EXERCISE DIRECTIONS: Nothing is needed except the lines below that run from the one with "concettuale. Se da un lato l’integrazione di" through the one with "capacità di coniugare innovazione digitale e", repeated exactly.

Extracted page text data

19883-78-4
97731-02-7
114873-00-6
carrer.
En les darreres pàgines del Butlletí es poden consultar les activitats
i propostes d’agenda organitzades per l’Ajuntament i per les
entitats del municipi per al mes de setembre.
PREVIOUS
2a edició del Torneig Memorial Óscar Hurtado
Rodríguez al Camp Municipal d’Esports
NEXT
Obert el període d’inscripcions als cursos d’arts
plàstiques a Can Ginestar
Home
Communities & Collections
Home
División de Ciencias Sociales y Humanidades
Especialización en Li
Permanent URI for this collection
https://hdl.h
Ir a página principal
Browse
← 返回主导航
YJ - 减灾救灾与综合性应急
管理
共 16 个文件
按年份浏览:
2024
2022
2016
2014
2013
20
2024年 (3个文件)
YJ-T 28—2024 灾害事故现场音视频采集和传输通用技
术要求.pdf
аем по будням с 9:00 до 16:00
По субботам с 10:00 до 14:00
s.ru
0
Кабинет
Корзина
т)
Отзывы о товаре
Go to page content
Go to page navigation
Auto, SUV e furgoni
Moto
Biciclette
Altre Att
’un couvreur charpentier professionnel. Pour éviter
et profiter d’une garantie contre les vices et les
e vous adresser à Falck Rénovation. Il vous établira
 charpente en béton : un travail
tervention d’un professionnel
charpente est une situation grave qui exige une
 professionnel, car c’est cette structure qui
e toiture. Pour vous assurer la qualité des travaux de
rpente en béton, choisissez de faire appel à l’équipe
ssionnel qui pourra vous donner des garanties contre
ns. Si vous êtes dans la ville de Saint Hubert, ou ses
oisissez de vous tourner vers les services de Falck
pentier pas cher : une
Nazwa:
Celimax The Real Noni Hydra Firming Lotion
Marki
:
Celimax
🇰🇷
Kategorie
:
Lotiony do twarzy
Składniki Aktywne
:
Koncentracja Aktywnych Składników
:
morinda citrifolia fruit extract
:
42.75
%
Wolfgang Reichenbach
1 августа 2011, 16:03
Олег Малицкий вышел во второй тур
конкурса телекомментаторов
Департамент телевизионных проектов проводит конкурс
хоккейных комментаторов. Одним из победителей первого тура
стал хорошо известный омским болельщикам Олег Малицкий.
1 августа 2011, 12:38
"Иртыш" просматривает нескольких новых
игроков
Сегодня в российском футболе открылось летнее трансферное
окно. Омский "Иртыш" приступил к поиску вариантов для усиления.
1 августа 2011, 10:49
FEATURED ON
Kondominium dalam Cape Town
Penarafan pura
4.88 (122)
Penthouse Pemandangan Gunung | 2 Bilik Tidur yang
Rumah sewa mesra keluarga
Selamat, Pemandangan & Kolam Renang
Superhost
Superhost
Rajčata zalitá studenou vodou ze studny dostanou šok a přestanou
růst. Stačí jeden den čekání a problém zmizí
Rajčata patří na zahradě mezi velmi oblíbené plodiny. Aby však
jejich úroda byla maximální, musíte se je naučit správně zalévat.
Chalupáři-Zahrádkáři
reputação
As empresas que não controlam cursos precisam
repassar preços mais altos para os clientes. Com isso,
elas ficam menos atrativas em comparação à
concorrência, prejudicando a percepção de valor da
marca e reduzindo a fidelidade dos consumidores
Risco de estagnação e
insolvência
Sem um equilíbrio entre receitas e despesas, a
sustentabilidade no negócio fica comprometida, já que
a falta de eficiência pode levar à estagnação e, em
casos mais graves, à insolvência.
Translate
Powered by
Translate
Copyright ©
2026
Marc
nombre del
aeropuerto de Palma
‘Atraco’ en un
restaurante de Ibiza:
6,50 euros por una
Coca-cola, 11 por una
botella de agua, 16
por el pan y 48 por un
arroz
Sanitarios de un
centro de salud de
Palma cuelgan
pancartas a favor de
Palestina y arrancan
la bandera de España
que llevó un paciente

---

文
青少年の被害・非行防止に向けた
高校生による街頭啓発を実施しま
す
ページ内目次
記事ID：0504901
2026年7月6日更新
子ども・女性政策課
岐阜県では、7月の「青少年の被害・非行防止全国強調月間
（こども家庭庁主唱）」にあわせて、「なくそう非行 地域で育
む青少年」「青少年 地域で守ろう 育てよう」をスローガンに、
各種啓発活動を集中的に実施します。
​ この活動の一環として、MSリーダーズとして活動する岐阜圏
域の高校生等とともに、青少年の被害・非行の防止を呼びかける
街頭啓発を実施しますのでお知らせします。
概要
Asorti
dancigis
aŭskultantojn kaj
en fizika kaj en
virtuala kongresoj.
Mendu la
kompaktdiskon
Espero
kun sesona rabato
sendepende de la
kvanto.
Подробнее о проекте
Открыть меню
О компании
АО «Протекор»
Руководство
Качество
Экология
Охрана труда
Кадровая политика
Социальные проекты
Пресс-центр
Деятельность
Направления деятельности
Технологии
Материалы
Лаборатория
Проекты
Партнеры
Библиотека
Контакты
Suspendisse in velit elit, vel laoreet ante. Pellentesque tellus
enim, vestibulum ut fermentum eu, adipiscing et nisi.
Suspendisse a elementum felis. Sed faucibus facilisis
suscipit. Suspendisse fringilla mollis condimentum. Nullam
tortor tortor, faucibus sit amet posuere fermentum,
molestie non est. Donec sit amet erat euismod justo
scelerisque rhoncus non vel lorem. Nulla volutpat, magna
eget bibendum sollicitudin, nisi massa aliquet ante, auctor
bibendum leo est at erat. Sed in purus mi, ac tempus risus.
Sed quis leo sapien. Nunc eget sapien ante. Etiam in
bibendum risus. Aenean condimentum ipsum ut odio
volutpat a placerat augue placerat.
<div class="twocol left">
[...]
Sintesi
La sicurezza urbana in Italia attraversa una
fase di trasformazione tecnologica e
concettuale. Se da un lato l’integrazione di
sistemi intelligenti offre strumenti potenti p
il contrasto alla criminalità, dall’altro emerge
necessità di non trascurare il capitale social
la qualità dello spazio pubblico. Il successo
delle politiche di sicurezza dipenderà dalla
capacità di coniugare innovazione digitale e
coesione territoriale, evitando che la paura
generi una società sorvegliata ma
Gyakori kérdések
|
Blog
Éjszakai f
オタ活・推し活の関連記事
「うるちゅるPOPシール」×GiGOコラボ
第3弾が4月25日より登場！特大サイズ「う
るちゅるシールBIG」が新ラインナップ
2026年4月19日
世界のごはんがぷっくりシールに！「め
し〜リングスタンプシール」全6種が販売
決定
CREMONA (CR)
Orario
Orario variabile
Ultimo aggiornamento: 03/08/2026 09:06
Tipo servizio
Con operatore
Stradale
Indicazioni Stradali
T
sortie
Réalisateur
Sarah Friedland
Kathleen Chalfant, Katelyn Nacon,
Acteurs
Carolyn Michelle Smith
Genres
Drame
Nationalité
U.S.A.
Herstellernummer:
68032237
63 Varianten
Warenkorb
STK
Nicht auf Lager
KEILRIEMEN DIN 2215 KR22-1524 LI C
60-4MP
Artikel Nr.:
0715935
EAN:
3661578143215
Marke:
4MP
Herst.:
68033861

RESULT OF THIS TASK:
concettuale. Se da un lato l’integrazione di
sistemi intelligenti offre strumenti potenti p
il contrasto alla criminalità, dall’altro emerge
necessità di non trascurare il capitale social
la qualità dello spazio pubblico. Il successo
delle politiche di sicurezza dipenderà dalla
capacità di coniugare innovazione digitale e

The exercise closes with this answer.